Sixteen year old Jackie Evancho, a reality show contestant who has become a national celebrity and singing star has reportedly received an avalanche of negative messages for agreeing to sing at the Trump inauguration. Evancho, whose decision is supported by her 18-year-old transgender sister, says "I hope to just kind of make everyone forget about rivals and politics for a second and just think about America and the pretty song that I'm singing. I'm hoping that I can bring people together."

But many liberal and progressive Americans cannot forgive her for making such a decision.

In a similar vein, the statements by civil rights icon, Representative John Lewis, that he will not attend the inauguration because Trump’s election is illegitimate due to Russian interference, has generated more debate about whether one values Lewis himself, the civil rights movement, or Black people’s struggles, than about the accuracy of his statement. Admittedly, Donald Trump’s Twitter attacks on Lewis’ credibility haven’t helped the situation, but Lewis’ statement has become the occasion for a great deal of drawing together of both sides, not on the issue of Russian interference in the election, but on the issue of liberal vs. conservative politics and whose side one is on.

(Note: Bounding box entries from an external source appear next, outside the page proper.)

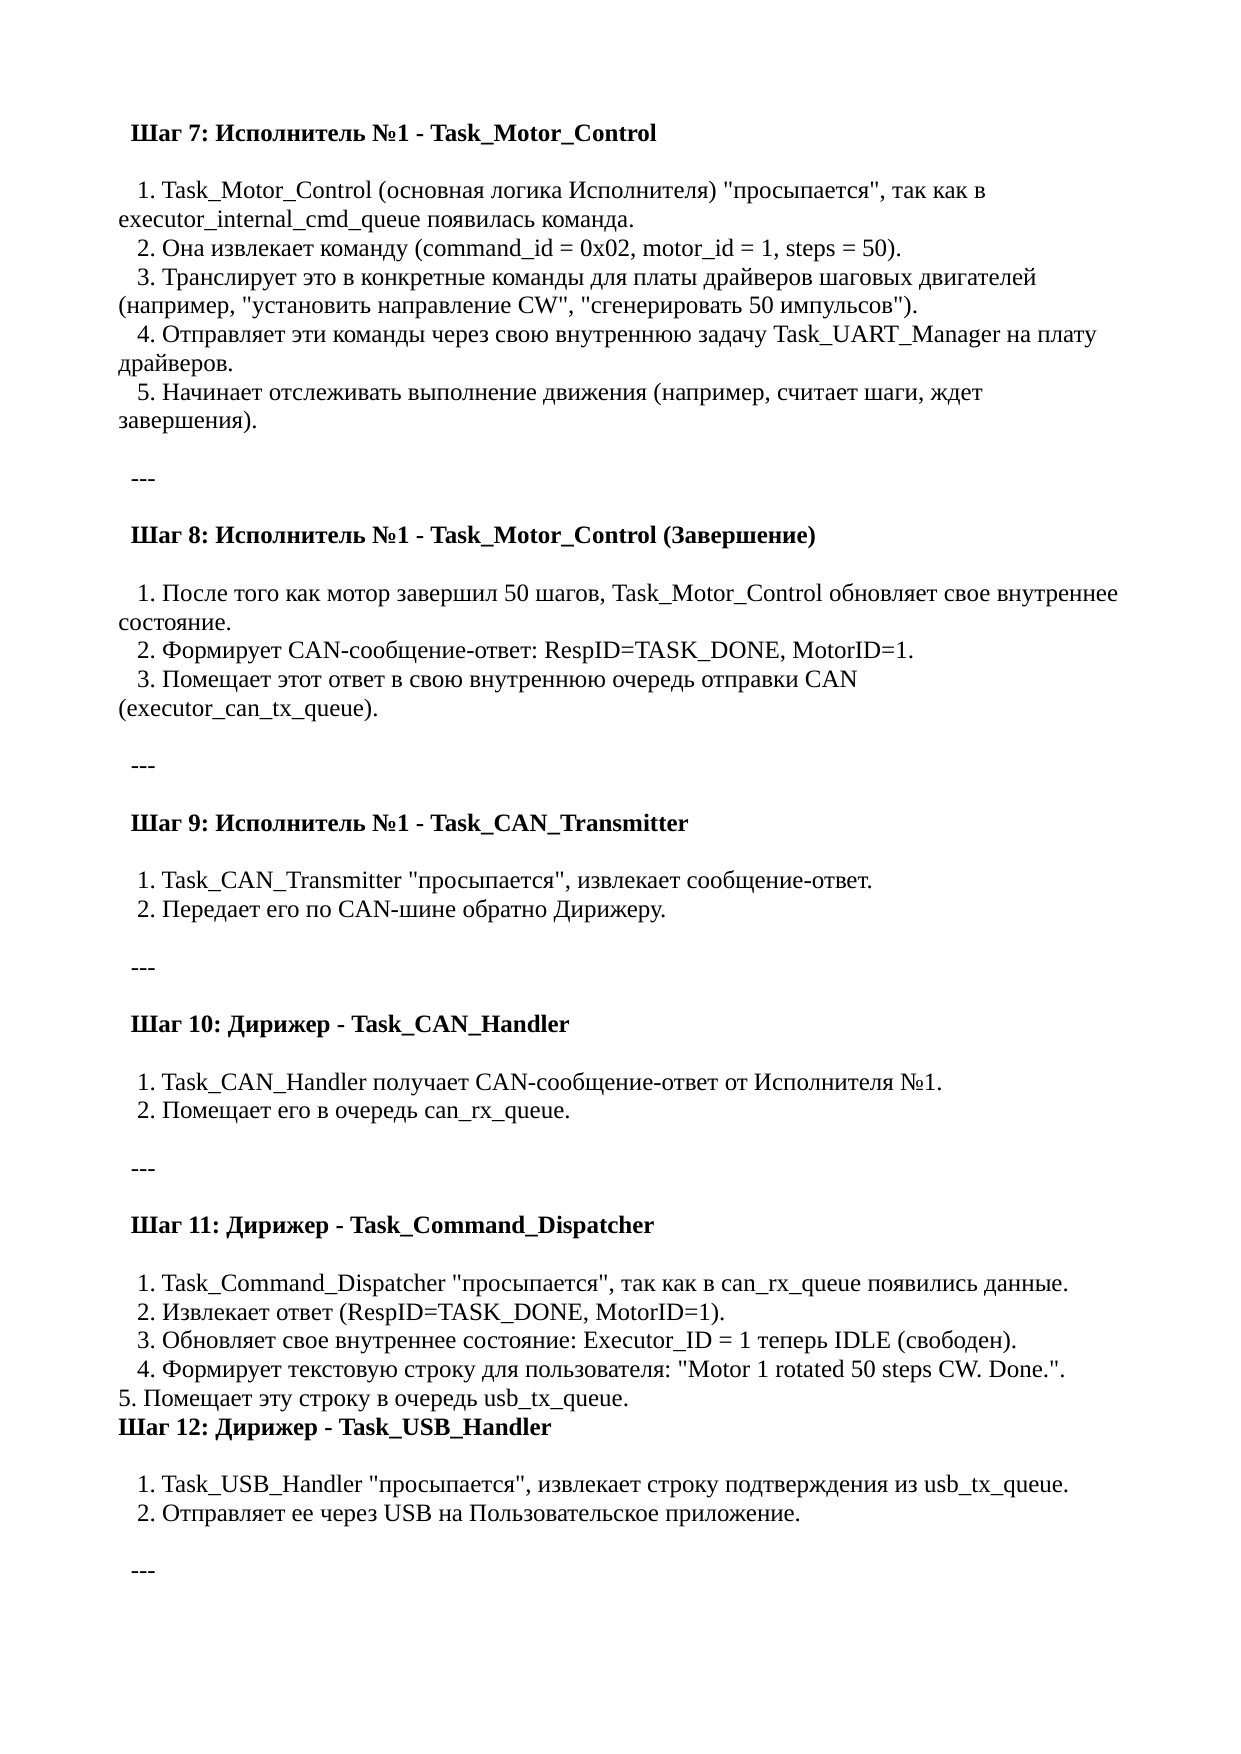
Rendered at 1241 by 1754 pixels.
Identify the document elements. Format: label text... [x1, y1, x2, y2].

text 2. Отправляет ее через USB на Пользовательское приложение. [118, 1498, 1122, 1527]
text Шаг 10: Дирижер - Task_CAN_Handler [118, 1009, 1122, 1038]
text --- [118, 1556, 1122, 1584]
text 2. Извлекает ответ (RespID=TASK_DONE, MotorID=1). [118, 1297, 1122, 1326]
text 2. Передает его по CAN-шине обратно Дирижеру. [118, 894, 1122, 923]
text 1. Task_USB_Handler "просыпается", извлекает строку подтверждения из usb_tx_queue. [118, 1469, 1122, 1498]
text 1. Task_Command_Dispatcher "просыпается", так как в can_rx_queue появились данные. [118, 1268, 1122, 1297]
text 3. Обновляет свое внутреннее состояние: Executor_ID = 1 теперь IDLE (свободен). [118, 1326, 1122, 1354]
text Шаг 9: Исполнитель №1 - Task_CAN_Transmitter [118, 808, 1122, 837]
text 5. Начинает отслеживать выполнение движения (например, считает шаги, ждет завершения). [118, 377, 1122, 434]
text 4. Отправляет эти команды через свою внутреннюю задачу Task_UART_Manager на плату драйверов. [118, 319, 1122, 377]
text 2. Она извлекает команду (command_id = 0x02, motor_id = 1, steps = 50). [118, 233, 1122, 262]
text 4. Формирует текстовую строку для пользователя: "Motor 1 rotated 50 steps CW. Done.". [118, 1354, 1122, 1383]
text --- [118, 751, 1122, 779]
text Шаг 12: Дирижер - Task_USB_Handler [118, 1412, 1122, 1441]
text 5. Помещает эту строку в очередь usb_tx_queue. [118, 1383, 1122, 1412]
text 1. Task_CAN_Handler получает CAN-сообщение-ответ от Исполнителя №1. [118, 1067, 1122, 1096]
text 3. Помещает этот ответ в свою внутреннюю очередь отправки CAN (executor_can_tx_queue). [118, 664, 1122, 722]
text 2. Помещает его в очередь can_rx_queue. [118, 1096, 1122, 1124]
text --- [118, 463, 1122, 492]
text Шаг 8: Исполнитель №1 - Task_Motor_Control (Завершение) [118, 521, 1122, 549]
text Шаг 11: Дирижер - Task_Command_Dispatcher [118, 1211, 1122, 1239]
text --- [118, 952, 1122, 981]
text 3. Транслирует это в конкретные команды для платы драйверов шаговых двигателей (например, "установить направление CW", "сгенерировать 50 импульсов"). [118, 262, 1122, 319]
text 1. Task_CAN_Transmitter "просыпается", извлекает сообщение-ответ. [118, 866, 1122, 894]
text 1. Task_Motor_Control (основная логика Исполнителя) "просыпается", так как в executor_internal_cmd_queue появилась команда. [118, 176, 1122, 233]
text 2. Формирует CAN-сообщение-ответ: RespID=TASK_DONE, MotorID=1. [118, 636, 1122, 664]
text 1. После того как мотор завершил 50 шагов, Task_Motor_Control обновляет свое внутреннее состояние. [118, 578, 1122, 636]
text Шаг 7: Исполнитель №1 - Task_Motor_Control [118, 118, 1122, 147]
text --- [118, 1153, 1122, 1182]
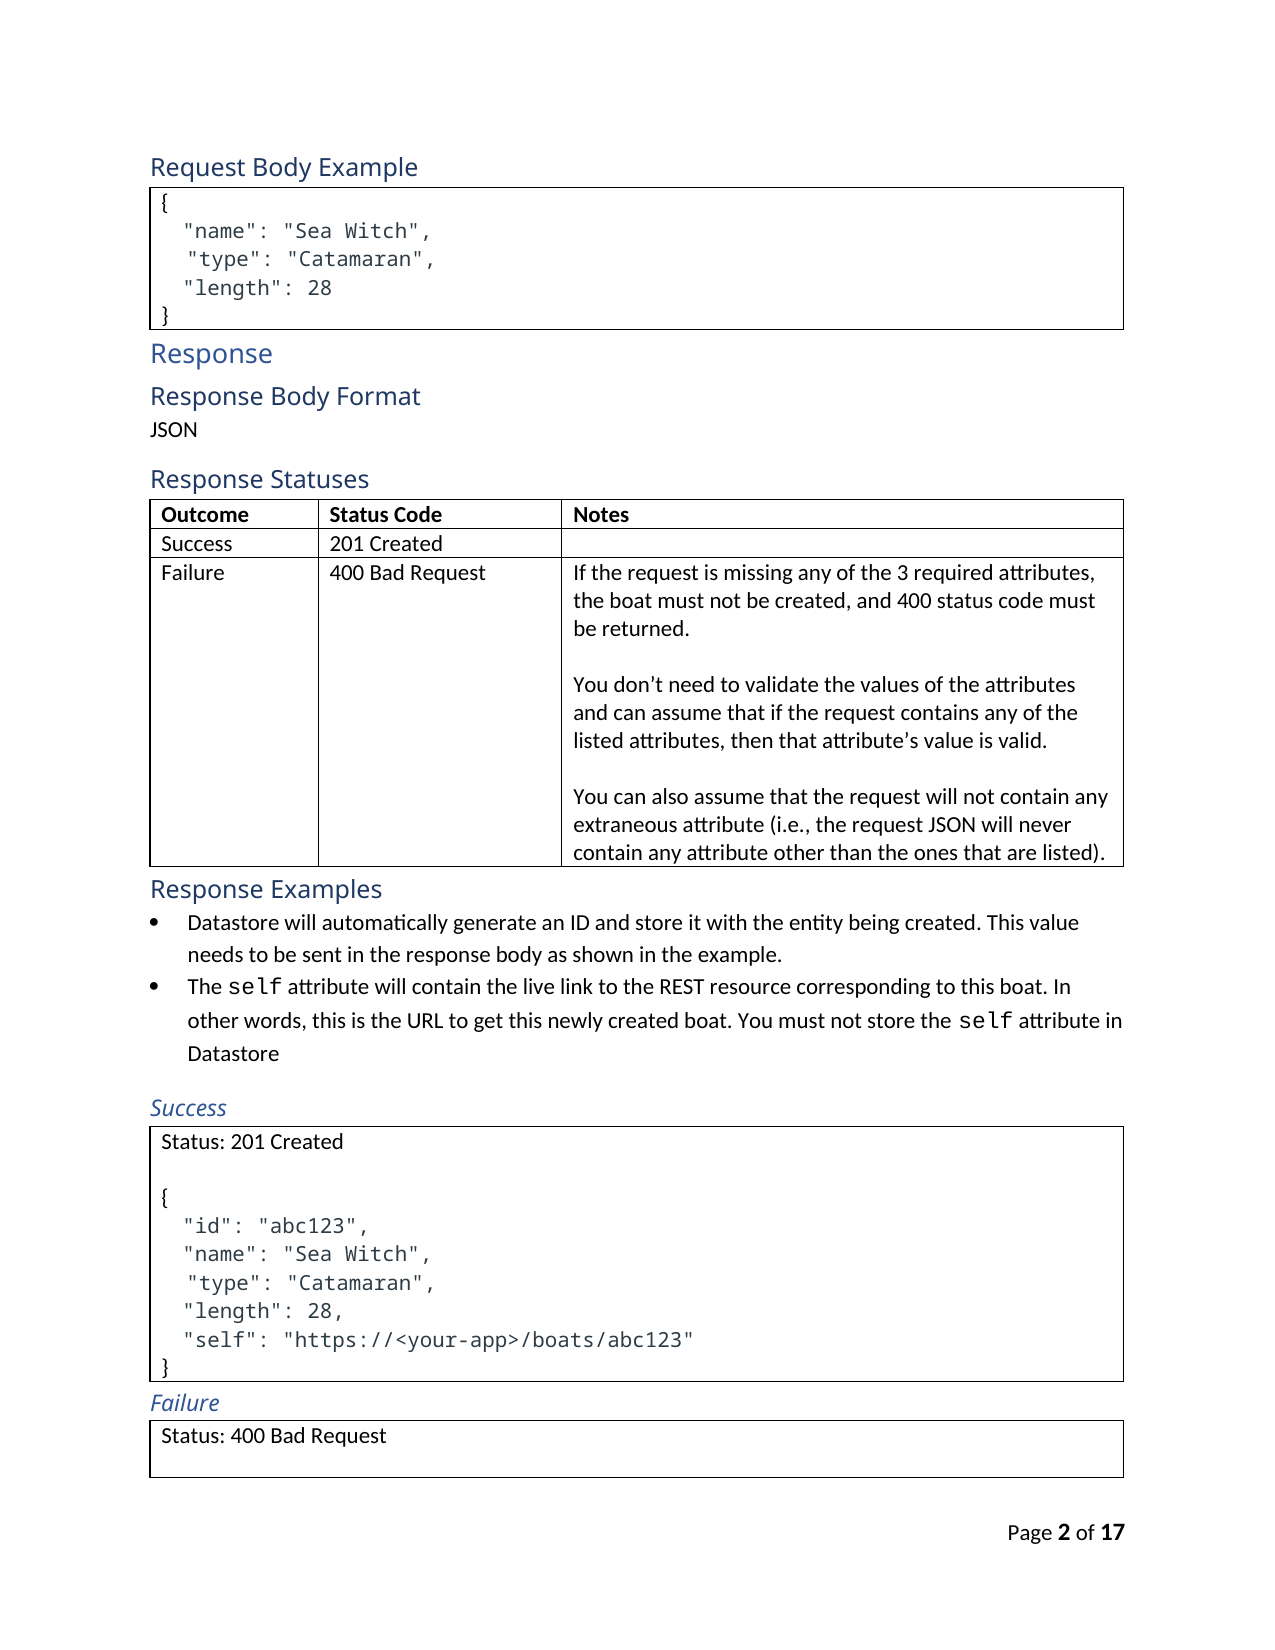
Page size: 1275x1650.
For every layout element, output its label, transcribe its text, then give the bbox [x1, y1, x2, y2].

text JSON [150, 415, 1125, 443]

The great issues facing our country today cannot be addressed by a citizenry that is willing to jettison the traditional enlightenment values that have guided our nation in the interest of withdrawing into two embattled camps who value loyalty and sanctity of their current causes and values above individual liberty, care for all of humanity and fairness, even when that means giving to those witih whom you disagree the same consideration you demand for yourself. These latter are real liberal values and I fear that many who come from a long history of standing up for them, are now participating in throwing them away.


Reader Comments (1)

Another thoughtful and informative essay, Casey. I'm hoping our nation can openly discuss important topics without shouting each other down or telling each other to stop talking. Respectful debate is how progress gets made, and how conflicts get resolved. Everyone should have the right to speak up and be heard, and when someone suggests or pushes a harmful idea on others, the voices of reason will prevail and help clarify the best way forward.

January 17, 2017 | Unregistered CommenterRobert L.